▶ [Input for this task]:

____________________

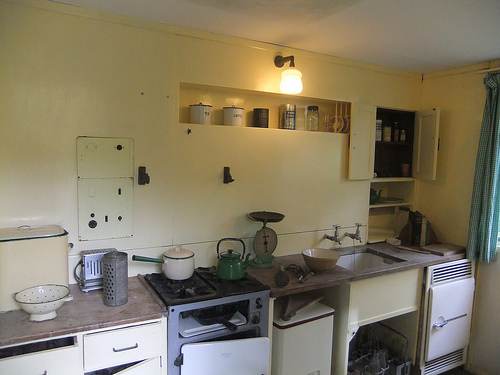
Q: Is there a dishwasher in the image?
A: Yes, there is a dishwasher.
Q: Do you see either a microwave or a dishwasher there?
A: Yes, there is a dishwasher.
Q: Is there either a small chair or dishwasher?
A: Yes, there is a small dishwasher.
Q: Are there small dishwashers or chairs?
A: Yes, there is a small dishwasher.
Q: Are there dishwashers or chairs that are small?
A: Yes, the dishwasher is small.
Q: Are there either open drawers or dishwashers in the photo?
A: Yes, there is an open dishwasher.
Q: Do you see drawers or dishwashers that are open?
A: Yes, the dishwasher is open.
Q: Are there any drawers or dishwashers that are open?
A: Yes, the dishwasher is open.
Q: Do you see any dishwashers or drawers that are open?
A: Yes, the dishwasher is open.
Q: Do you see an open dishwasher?
A: Yes, there is an open dishwasher.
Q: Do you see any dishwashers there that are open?
A: Yes, there is a dishwasher that is open.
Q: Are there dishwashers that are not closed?
A: Yes, there is a open dishwasher.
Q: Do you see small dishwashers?
A: Yes, there is a small dishwasher.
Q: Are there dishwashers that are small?
A: Yes, there is a dishwasher that is small.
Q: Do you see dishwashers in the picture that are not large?
A: Yes, there is a small dishwasher.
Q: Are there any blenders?
A: No, there are no blenders.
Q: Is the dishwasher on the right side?
A: Yes, the dishwasher is on the right of the image.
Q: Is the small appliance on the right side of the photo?
A: Yes, the dishwasher is on the right of the image.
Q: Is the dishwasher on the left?
A: No, the dishwasher is on the right of the image.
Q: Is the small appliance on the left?
A: No, the dishwasher is on the right of the image.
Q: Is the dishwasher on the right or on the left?
A: The dishwasher is on the right of the image.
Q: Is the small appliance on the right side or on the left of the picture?
A: The dishwasher is on the right of the image.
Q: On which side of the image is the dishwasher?
A: The dishwasher is on the right of the image.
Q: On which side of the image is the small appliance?
A: The dishwasher is on the right of the image.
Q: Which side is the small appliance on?
A: The dishwasher is on the right of the image.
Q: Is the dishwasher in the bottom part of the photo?
A: Yes, the dishwasher is in the bottom of the image.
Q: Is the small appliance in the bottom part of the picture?
A: Yes, the dishwasher is in the bottom of the image.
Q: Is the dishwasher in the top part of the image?
A: No, the dishwasher is in the bottom of the image.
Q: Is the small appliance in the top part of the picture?
A: No, the dishwasher is in the bottom of the image.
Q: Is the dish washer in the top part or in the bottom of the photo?
A: The dish washer is in the bottom of the image.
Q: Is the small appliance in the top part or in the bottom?
A: The dish washer is in the bottom of the image.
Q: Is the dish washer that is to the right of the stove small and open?
A: Yes, the dishwasher is small and open.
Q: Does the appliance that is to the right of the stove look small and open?
A: Yes, the dishwasher is small and open.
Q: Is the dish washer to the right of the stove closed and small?
A: No, the dish washer is small but open.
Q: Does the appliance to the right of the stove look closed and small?
A: No, the dish washer is small but open.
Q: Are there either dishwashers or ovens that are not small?
A: No, there is a dishwasher but it is small.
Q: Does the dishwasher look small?
A: Yes, the dishwasher is small.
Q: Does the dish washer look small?
A: Yes, the dish washer is small.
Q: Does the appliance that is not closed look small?
A: Yes, the dish washer is small.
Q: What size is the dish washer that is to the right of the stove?
A: The dishwasher is small.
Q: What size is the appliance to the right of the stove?
A: The dishwasher is small.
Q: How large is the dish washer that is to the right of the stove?
A: The dishwasher is small.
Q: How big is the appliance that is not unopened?
A: The dishwasher is small.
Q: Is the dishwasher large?
A: No, the dishwasher is small.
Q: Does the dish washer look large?
A: No, the dish washer is small.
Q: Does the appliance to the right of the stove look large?
A: No, the dish washer is small.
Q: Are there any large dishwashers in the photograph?
A: No, there is a dishwasher but it is small.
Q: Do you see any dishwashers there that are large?
A: No, there is a dishwasher but it is small.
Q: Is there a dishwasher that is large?
A: No, there is a dishwasher but it is small.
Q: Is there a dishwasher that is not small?
A: No, there is a dishwasher but it is small.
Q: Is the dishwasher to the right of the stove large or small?
A: The dishwasher is small.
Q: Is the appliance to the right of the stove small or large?
A: The dishwasher is small.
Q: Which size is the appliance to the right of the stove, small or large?
A: The dishwasher is small.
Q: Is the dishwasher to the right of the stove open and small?
A: Yes, the dishwasher is open and small.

____________________

▶ [What you have to do]:
Copy out every line of the records above word for word, omitting the pictures.

▶ [Task answer]:
Q: Is there a dishwasher in the image?
A: Yes, there is a dishwasher.
Q: Do you see either a microwave or a dishwasher there?
A: Yes, there is a dishwasher.
Q: Is there either a small chair or dishwasher?
A: Yes, there is a small dishwasher.
Q: Are there small dishwashers or chairs?
A: Yes, there is a small dishwasher.
Q: Are there dishwashers or chairs that are small?
A: Yes, the dishwasher is small.
Q: Are there either open drawers or dishwashers in the photo?
A: Yes, there is an open dishwasher.
Q: Do you see drawers or dishwashers that are open?
A: Yes, the dishwasher is open.
Q: Are there any drawers or dishwashers that are open?
A: Yes, the dishwasher is open.
Q: Do you see any dishwashers or drawers that are open?
A: Yes, the dishwasher is open.
Q: Do you see an open dishwasher?
A: Yes, there is an open dishwasher.
Q: Do you see any dishwashers there that are open?
A: Yes, there is a dishwasher that is open.
Q: Are there dishwashers that are not closed?
A: Yes, there is a open dishwasher.
Q: Do you see small dishwashers?
A: Yes, there is a small dishwasher.
Q: Are there dishwashers that are small?
A: Yes, there is a dishwasher that is small.
Q: Do you see dishwashers in the picture that are not large?
A: Yes, there is a small dishwasher.
Q: Are there any blenders?
A: No, there are no blenders.
Q: Is the dishwasher on the right side?
A: Yes, the dishwasher is on the right of the image.
Q: Is the small appliance on the right side of the photo?
A: Yes, the dishwasher is on the right of the image.
Q: Is the dishwasher on the left?
A: No, the dishwasher is on the right of the image.
Q: Is the small appliance on the left?
A: No, the dishwasher is on the right of the image.
Q: Is the dishwasher on the right or on the left?
A: The dishwasher is on the right of the image.
Q: Is the small appliance on the right side or on the left of the picture?
A: The dishwasher is on the right of the image.
Q: On which side of the image is the dishwasher?
A: The dishwasher is on the right of the image.
Q: On which side of the image is the small appliance?
A: The dishwasher is on the right of the image.
Q: Which side is the small appliance on?
A: The dishwasher is on the right of the image.
Q: Is the dishwasher in the bottom part of the photo?
A: Yes, the dishwasher is in the bottom of the image.
Q: Is the small appliance in the bottom part of the picture?
A: Yes, the dishwasher is in the bottom of the image.
Q: Is the dishwasher in the top part of the image?
A: No, the dishwasher is in the bottom of the image.
Q: Is the small appliance in the top part of the picture?
A: No, the dishwasher is in the bottom of the image.
Q: Is the dish washer in the top part or in the bottom of the photo?
A: The dish washer is in the bottom of the image.
Q: Is the small appliance in the top part or in the bottom?
A: The dish washer is in the bottom of the image.
Q: Is the dish washer that is to the right of the stove small and open?
A: Yes, the dishwasher is small and open.
Q: Does the appliance that is to the right of the stove look small and open?
A: Yes, the dishwasher is small and open.
Q: Is the dish washer to the right of the stove closed and small?
A: No, the dish washer is small but open.
Q: Does the appliance to the right of the stove look closed and small?
A: No, the dish washer is small but open.
Q: Are there either dishwashers or ovens that are not small?
A: No, there is a dishwasher but it is small.
Q: Does the dishwasher look small?
A: Yes, the dishwasher is small.
Q: Does the dish washer look small?
A: Yes, the dish washer is small.
Q: Does the appliance that is not closed look small?
A: Yes, the dish washer is small.
Q: What size is the dish washer that is to the right of the stove?
A: The dishwasher is small.
Q: What size is the appliance to the right of the stove?
A: The dishwasher is small.
Q: How large is the dish washer that is to the right of the stove?
A: The dishwasher is small.
Q: How big is the appliance that is not unopened?
A: The dishwasher is small.
Q: Is the dishwasher large?
A: No, the dishwasher is small.
Q: Does the dish washer look large?
A: No, the dish washer is small.
Q: Does the appliance to the right of the stove look large?
A: No, the dish washer is small.
Q: Are there any large dishwashers in the photograph?
A: No, there is a dishwasher but it is small.
Q: Do you see any dishwashers there that are large?
A: No, there is a dishwasher but it is small.
Q: Is there a dishwasher that is large?
A: No, there is a dishwasher but it is small.
Q: Is there a dishwasher that is not small?
A: No, there is a dishwasher but it is small.
Q: Is the dishwasher to the right of the stove large or small?
A: The dishwasher is small.
Q: Is the appliance to the right of the stove small or large?
A: The dishwasher is small.
Q: Which size is the appliance to the right of the stove, small or large?
A: The dishwasher is small.
Q: Is the dishwasher to the right of the stove open and small?
A: Yes, the dishwasher is open and small.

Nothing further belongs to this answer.